El Ejército no dio información

Asimismo, el experto critica la actitud del Ejército:

“La Secretaría de la Defensa Nacional no entregó la información solicitada en forma concreta y directa, pese a los continuos requerimientos que se le hicieron y que en una investigación de esta naturaleza todas las entidades del Estado y los particulares tienen la obligación de colaborar suministrando información.

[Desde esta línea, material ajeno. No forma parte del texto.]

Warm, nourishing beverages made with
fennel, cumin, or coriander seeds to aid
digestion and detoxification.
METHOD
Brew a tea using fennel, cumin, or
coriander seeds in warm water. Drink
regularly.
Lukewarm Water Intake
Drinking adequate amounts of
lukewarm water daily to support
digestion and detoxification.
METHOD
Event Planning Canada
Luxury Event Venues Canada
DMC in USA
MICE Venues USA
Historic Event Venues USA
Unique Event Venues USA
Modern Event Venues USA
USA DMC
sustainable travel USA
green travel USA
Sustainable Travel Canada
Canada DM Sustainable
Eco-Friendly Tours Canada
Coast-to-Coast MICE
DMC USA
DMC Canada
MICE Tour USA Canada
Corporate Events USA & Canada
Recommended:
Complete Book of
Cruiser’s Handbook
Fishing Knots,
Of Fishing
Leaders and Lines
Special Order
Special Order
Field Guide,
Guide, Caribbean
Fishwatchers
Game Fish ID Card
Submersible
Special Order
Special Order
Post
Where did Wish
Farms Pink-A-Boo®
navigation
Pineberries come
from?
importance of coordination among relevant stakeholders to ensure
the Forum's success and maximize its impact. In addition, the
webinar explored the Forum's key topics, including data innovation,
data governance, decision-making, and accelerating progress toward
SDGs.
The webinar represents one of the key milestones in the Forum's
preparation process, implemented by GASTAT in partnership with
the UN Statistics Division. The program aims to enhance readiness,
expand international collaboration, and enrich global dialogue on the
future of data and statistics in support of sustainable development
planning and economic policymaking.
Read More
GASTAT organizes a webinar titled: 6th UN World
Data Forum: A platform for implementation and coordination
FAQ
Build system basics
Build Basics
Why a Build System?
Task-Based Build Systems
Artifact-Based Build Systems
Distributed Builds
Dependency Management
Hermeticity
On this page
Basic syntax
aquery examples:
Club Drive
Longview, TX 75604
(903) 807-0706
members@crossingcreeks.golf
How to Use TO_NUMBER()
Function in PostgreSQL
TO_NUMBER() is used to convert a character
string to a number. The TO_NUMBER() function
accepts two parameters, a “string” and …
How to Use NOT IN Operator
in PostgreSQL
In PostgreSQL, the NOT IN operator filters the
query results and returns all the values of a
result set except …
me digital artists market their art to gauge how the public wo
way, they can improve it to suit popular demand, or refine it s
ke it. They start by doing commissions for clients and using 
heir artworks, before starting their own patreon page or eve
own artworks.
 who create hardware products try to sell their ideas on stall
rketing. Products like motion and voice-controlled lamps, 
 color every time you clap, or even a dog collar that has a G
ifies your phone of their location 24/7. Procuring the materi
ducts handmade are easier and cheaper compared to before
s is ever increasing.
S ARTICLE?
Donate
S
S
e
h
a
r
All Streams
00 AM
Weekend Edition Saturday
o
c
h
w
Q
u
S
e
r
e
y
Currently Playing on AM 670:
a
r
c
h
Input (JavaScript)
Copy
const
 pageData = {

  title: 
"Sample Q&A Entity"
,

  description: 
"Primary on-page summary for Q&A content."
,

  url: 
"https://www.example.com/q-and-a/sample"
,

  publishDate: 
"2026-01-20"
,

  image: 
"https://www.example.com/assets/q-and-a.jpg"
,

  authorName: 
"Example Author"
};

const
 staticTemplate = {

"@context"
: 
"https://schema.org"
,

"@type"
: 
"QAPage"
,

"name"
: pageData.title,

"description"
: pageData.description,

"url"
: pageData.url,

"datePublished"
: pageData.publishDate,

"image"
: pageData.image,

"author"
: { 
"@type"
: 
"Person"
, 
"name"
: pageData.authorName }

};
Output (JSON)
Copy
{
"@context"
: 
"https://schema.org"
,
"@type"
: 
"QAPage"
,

No se puede admitir reserva alguna de datos e informaciones que en giro de sus funciones regulares le corresponde llevar”.

Afirma que “de ser los archivos y boletines de prensa los únicos existentes en esa dependencia de inteligencia en relación con la licenciada Ochoa, es absurda tanta cautela, demora y malestar para no permitir el acceso pleno y directo de los investigadores a los archivos físicos y electrónicos que poseen, pues la información suministrada es pública y se encuentra en forma más completa en las bibliotecas o hemerotecas de la ciudad”.

Posición del Prodh

El Centro de Derechos Humanos Miguel Agustín Pro (Prodh) plantea que ante la emisión del informe, la Fiscalía y la Procuraduría General de Justicia del DF deben dar una respuesta clara y públicamente, y decir cómo atenderá e incorporará a la investigación estas conclusiones que le fueron formuladas.

Además, deben establecer de qué manera investigará y sancionará las fallas cometidas por los equipos responsables en las distintas fases de la investigación.

Pide que “en los casos en que las fallas que generaron deficiencias en las pruebas no sean subsanables, la Fiscalía deberá determinar el grado de certeza que se pierde en la investigación por estas omisiones, de tal manera que el resultado que emita al final permita valorar la credibilidad del mismo”.

Plantea: “En caso de que las deficiencias de la investigación impidan la posibilidad de un resultado creíble, la Fiscalía, la PGJDF y el Estado mexicano, deberán de asumir su responsabilidad jurídica y política ante la sociedad nacional e internacional”.

El Prodh plantea: “Tomando en consideración el informe emitido por la CIDH, es obligación de la Fiscalía responder si en estas condiciones es factible dar una conclusión creíble sobre la investigación y que además contenga términos claros y precisos de las razones que fundamentan la misma”.